The Fed invoked emergency powers as lender of last resort to give Bear Stearns a temporary loan in March and then to agree to take on $30 billion of the company's assets to secure its takeover by JPMorgan Chase & Co.
Some central bankers and former officials have said those actions, and the Fed's opening of direct loans to primary U.S. government bond dealers, created the danger of spurring more reckless lending by providing a backstop.
`Too Big'
``Two concerns underpin expectations of regulatory intervention to prevent a failure,'' Paulson said. ``They are that an institution may be too interconnected to fail or too big to fail. We must take steps to reduce the perception that this is so -- and that requires that we reduce the likelihood that it is so.''
The Treasury chief stressed that officials' first task ``clearly'' is ensuring market stability. Analysts see little chance of a regulatory overhaul being enacted by Congress this year, before a new administration takes office in January.
Regulators and legislators are struggling with how to alleviate the yearlong credit crisis that has caused about $400 billion of writedowns and credit losses worldwide.
Paulson said the threshold for invoking emergency authority to limit turmoil ``should be very high, such as a bankruptcy filing'' to reinforce ``discipline'' among investors and dealers.
Government Support
``For market discipline to be effective, it is imperative that market participants not have the expectation that lending from the Fed, or any other government support, is readily available,'' Paulson said.

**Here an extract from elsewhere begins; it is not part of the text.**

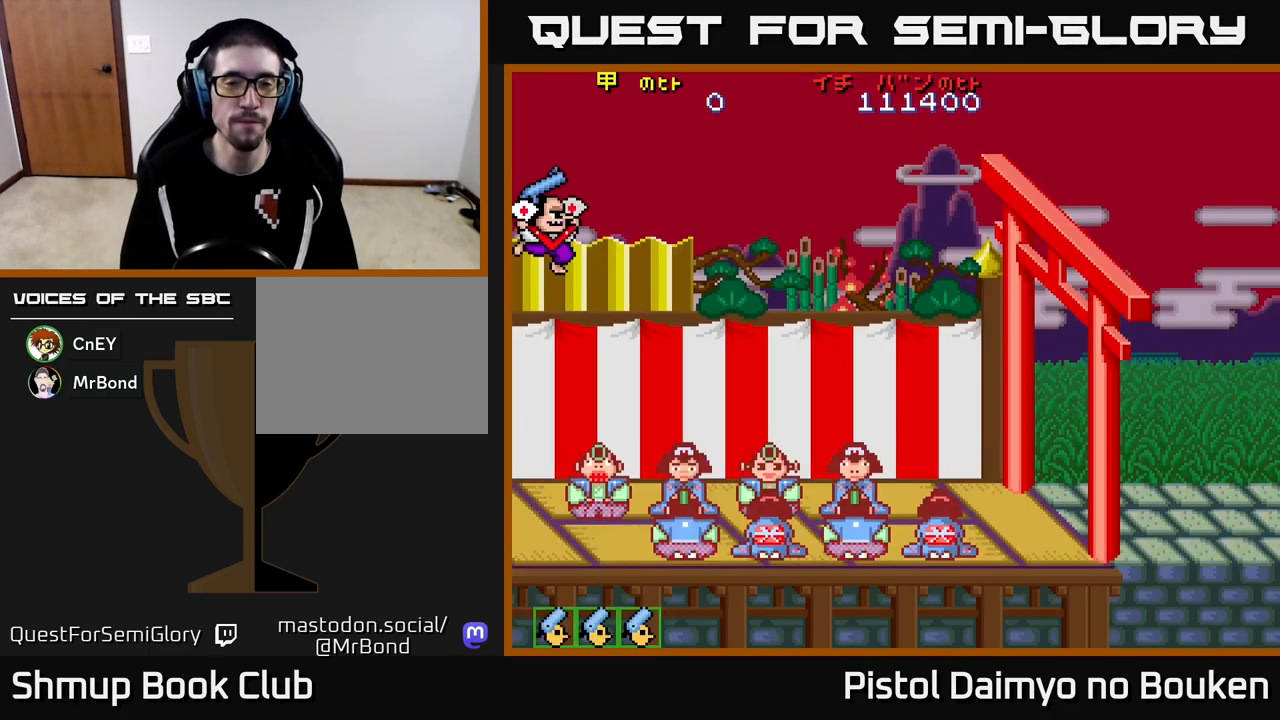
{"buttons": [], "left_stick": "center", "events": []}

Fed officials are debating whether to extend their Primary Dealer Credit Facility, which allows securities firms to borrow from the central bank at the same rate as commercial banks. The Fed said in March the PDCF would last for ``at least'' six months.
The Fed and SEC are working on a ``memorandum of understanding'' to share information on investment banks to address issues raised by the PDCF. The SEC has a voluntary agreement with a group of investment banks through which it gets their capital and liquidity positions.
Paulson said that the Bear Stearns episode demonstrated the need for the Fed and SEC to cooperate and that the memorandum of understanding ``should be helpful and inform future decisions as our Congress considers how to modernize and improve our regulatory structure.''
Lawmaker Demand
The Senate Banking Committee's top Democrat and Republican last week demanded a halt to implementing any memorandum before Congress can weigh in.
Paulson and Fed Chairman Ben S. Bernanke are scheduled to testify July 10 to the House Financial Services Committee on financial markets and regulation.
Massachusetts Representative Barney Frank, who chairs the panel, said in a statement yesterday that it will explore investment banks' access to Fed loans, proposals to protect the financial system and ``the adequacy of current powers of the Federal Reserve.''
The Treasury chief in today's remarks also reprises his proposal for a broader market supervisor role for the Fed, which he first laid out in his ``blueprint'' for changes in March.
The central bank should expand to become a ``market stability regulator'' and needs the authority to get information from firms, ``whether it is a commercial bank, an investment bank, a hedge fund, or another type of financial institution,'' Paulson said.